Additionally, the spy agency targeted unnamed cellular companies’ core networks, giving it access to “sales staff machines for customer information and network engineers machines for network maps.” GCHQ also claimed the ability to manipulate the billing servers of cell companies to “suppress” charges in an effort to conceal the spy agency’s secret actions against an individual’s phone. Most significantly, GCHQ also penetrated “authentication servers,” allowing it to decrypt data and voice communications between a targeted individual’s phone and his or her telecom provider’s network. A note accompanying the slide asserted that the spy agency was “very happy with the data so far and [was] working through the vast quantity of product.”
The Mobile Handset Exploitation Team (MHET), whose existence has never before been disclosed, was formed in April 2010 to target vulnerabilities in cellphones. One of its main missions was to covertly penetrate computer networks of corporations that manufacture SIM cards, as well as those of wireless network providers. The team included operatives from both GCHQ and the NSA.
While the FBI and other U.S. agencies can obtain court orders compelling U.S.-based telecom companies to allow them to wiretap or intercept the communications of their customers, on the international front this type of data collection is much more challenging. Unless a foreign telecom or foreign government grants access to their citizens’ data to a U.S. intelligence agency, the NSA or CIA would have to hack into the network or specifically target the user’s device for a more risky “active” form of surveillance that could be detected by sophisticated targets. Moreover, foreign intelligence agencies would not allow U.S. or U.K. spy agencies access to the mobile communications of their heads of state or other government officials.

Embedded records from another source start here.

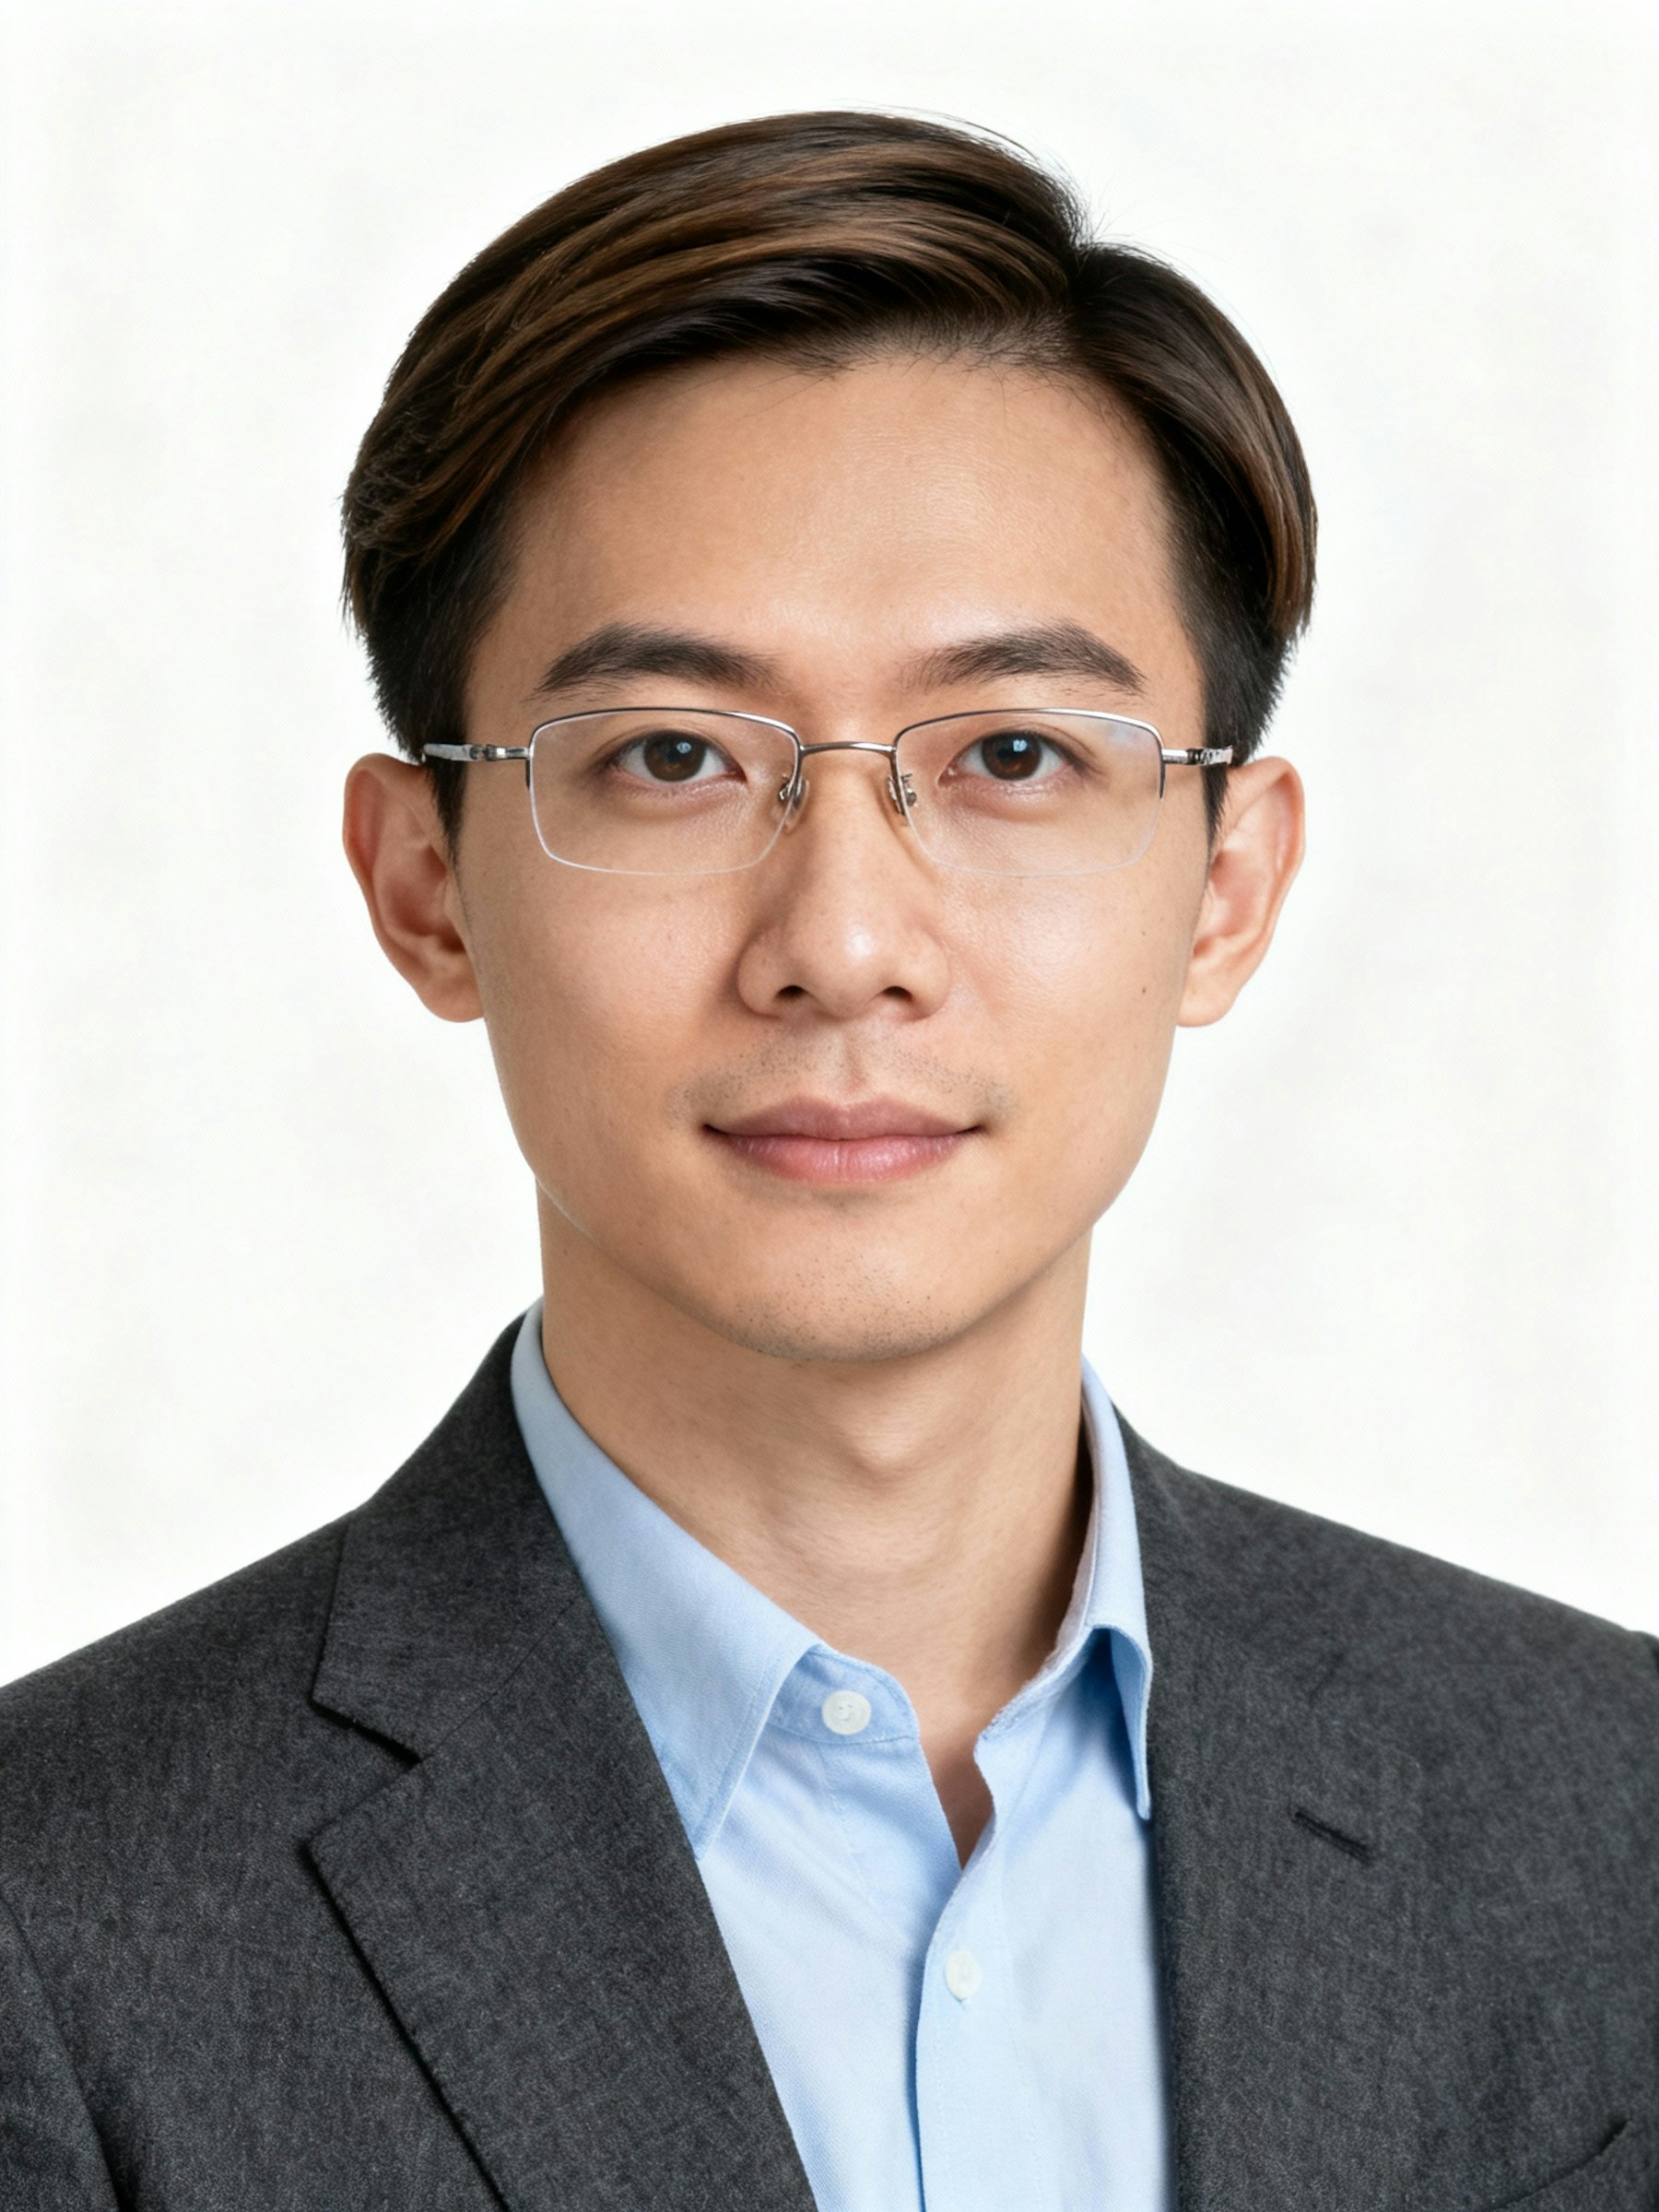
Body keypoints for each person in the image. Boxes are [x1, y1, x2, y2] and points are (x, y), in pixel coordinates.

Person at [1, 110, 1653, 2212]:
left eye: (1017, 757)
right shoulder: (54, 1922)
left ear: (1230, 885)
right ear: (425, 886)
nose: (846, 944)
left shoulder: (1610, 1819)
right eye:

“It’s unbelievable. Unbelievable,” said Gerard Schouw, a member of the Dutch Parliament, when told of the spy agencies’ actions. Schouw, the intelligence spokesperson for D66, the largest opposition party in the Netherlands, told The Intercept, “We don’t want to have the secret services from other countries doing things like this.” Schouw added that he and other lawmakers will ask the Dutch government to provide an official explanation and to clarify whether the country’s intelligence services were aware of the targeting of Gemalto, whose official headquarters is in Amsterdam.
Last November, the Dutch government proposed an amendment to its constitution to include explicit protection for the privacy of digital communications, including those made on mobile devices. “We have, in the Netherlands, a law on the [activities] of secret services. And hacking is not allowed,” Schouw said. Under Dutch law, the interior minister would have to sign off on such operations by foreign governments’ intelligence agencies. “I don’t believe that he has given his permission for these kind of actions.”
The U.S. and British intelligence agencies pulled off the encryption key heist in great stealth, giving them the ability to intercept and decrypt communications without alerting the wireless network provider, the foreign government or the individual user that they have been targeted. “Gaining access to a database of keys is pretty much game over for cellular encryption,” says Matthew Green, a cryptography specialist at the Johns Hopkins Information Security Institute. The massive key theft is “bad news for phone security. Really bad news.”